General Lambert is now brown-nosing on the phone, saying, “Yes sir,
very good, sir” as we learn that the search has been fully cancelled
under orders direct from the White House. International Rescue have
been cleared and they are to be given all cooperation. This is not
such good news for Hale up in Space Observatory 3. When Lambert
radios him, Hale is pleased to confirm that the station is good to
begin tracking again. Lambert cements his douchebag status by
snapping, “You’ll do nothing of the sort!” and tells him that
“International Rescue are cleared, switch off your equipment.” Hale
mutters, “Yes, sir” and hopefully goes off to polish his CV. There’s
just no pleasing some mini-tyrants.
Thunderbird Three is rocketing back with its rescued
astronaut onboard. I think they’re dropping him back at the
Observatory satellite, and as Alan says goodbye, Elliott just can’t
stop thanking them and adds, “It’s just great that you guys have
been cleared.” Scott manages to say, “You can say that again”

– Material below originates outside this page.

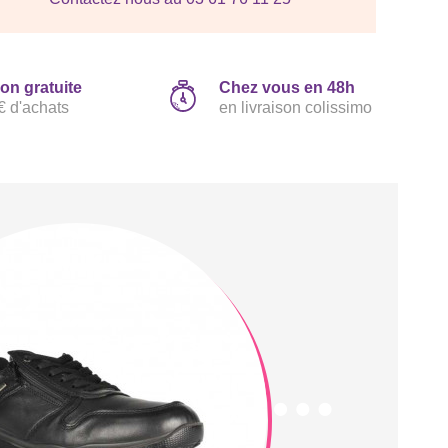
son gratuite
Chez vous en 48h
€ d'achats
en livraison colissimo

without moving his lip, and I kind of like to think of these words
as being inside his head, if you want to pretend that was another
deliberate mistake. Alan agrees that “That call from base sure
cleared up a lot of worries.” Elliott thinks no one is better
qualified than him to say how great it is that International Rescue are “back in
business ,” and on this triumphant note, Thunderbird Three
begins to dock with the tracking satellite, International Rescue having reclaimed the
moral high ground, and their good name.
I think the lesson we can take from this episode really is – don’t
trust appearances, and especially don’t trust first impressions or
leap to conclusions. Everything in that general area of
non-judgement, basically. Also, the military’s blunderbuss approach
to the manhunt seemed to entirely skip the more subtle, logical
approach that International Rescue took. One major plot hole that
stands out to me today — did no one on the team hunting for
International Rescue think
to look at the newspaper photo of the faker? Or ask Eddie Kerr the
questions that Penny did? The two imposters weren’t all that hard to
find, even if it helps to have a usefully placed pet hillbilly
working on your side. It would have been great to find out who was
about to buy the plans, too, as there’s more depth here, lurking
just out of reach. Oh, and the bad guys were a little overconfident
and lazy, don’t you think? They hardly went any distance from the
site of their deed, plus they seem a little stupid to have pulled
off something of this magnitude without expert help. Blind luck
then, perhaps, but still a worthy piece of deduction from the real
International Rescue team. The story is still well-paced and interesting, with a
brilliant collision of old and new tech and some decently drawn
characters backing this up.
This is one of the strongest episodes so far, and the characters
were a real joy to meet. Apart from the wonderful Jeremiah Tuttle
and his Maw, General Lambert is a nasty example of institutional
thinking gone utterly insane. He’s an even better villain than the
Hood, really, as he upsets and bullies everyone around him without
questioning his own orders for a second. Elliott and Hale are
solidly drawn, too, feeling like real put-upon working spacemen. I
particularly like that Jeff Tracy gets to break his own rule here
simply because that’s what the Tracy guys do – anything they have
to, to save a life. Apart from Penelope’s disappointingly ridiculous
antics, I’d give this a solid rating, declaring it not to be missed,
and in fact, this whole concept would be a strong basis for a decent
second movie – if they ever did a decent first one.